Nestlé and Danone know they have a plastic problem. They just don't know how to prioritize people over plastic.
— Greenpeace report
Voluntary commitments by Nestlé and Danone haven't gone far enough to meaningfully reduce their plastic footprints or drive wider industry shifts towards non-toxic, zero waste models.
— Greenpeace report
The Hearth Conversation Another angle on the story
Inventor

Why does it matter that these are baby food pouches specifically? Isn't microplastic contamination a problem everywhere?

Model

It matters because babies are uniquely vulnerable. Their organs are still forming, their immune systems are developing, and they have decades ahead of them to accumulate whatever damage these particles might cause.

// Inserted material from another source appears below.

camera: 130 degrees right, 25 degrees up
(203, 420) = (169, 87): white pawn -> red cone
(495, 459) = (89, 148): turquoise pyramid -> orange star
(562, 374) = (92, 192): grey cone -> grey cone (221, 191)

We're talking about exposing infants to thousands of microplastics at a time when their bodies are most plastic—most changeable, most susceptible to harm.

Inventor

The numbers are striking—5,000 to 11,000 particles per pouch. How did the companies not catch this?

Model

That's the question, isn't it. This isn't a manufacturing accident or a batch that slipped through quality control. The polyethylene lining is literally breaking down as the food sits in the pouch. The companies may have known this was possible, or they may have simply never looked closely enough to ask the question.

Inventor

What would replacing these pouches actually look like?

Model

Glass jars, metal containers, refillable systems where parents bring containers back to be refilled. It's not revolutionary—it's how baby food was packaged before plastic became cheap and convenient. The barrier isn't technology. It's that plastic is profitable and the cost of switching is real money.

Inventor

But aren't these companies already making commitments to reduce plastic?

Model

They are, but the commitments are voluntary and vague. They've had years to act meaningfully and haven't. That's why Greenpeace is calling for a Global Plastics Treaty—something with teeth, with legal force, that doesn't let companies set their own timelines and definitions of progress.

Inventor

What happens to a baby who eats food from these pouches?

Model

We don't fully know yet. That's part of what makes this urgent. The microplastics are there. The chemicals are there. The long-term effects are still being studied. But we're not waiting for perfect certainty before we expose infants to them—we're just doing it, because it's convenient and profitable.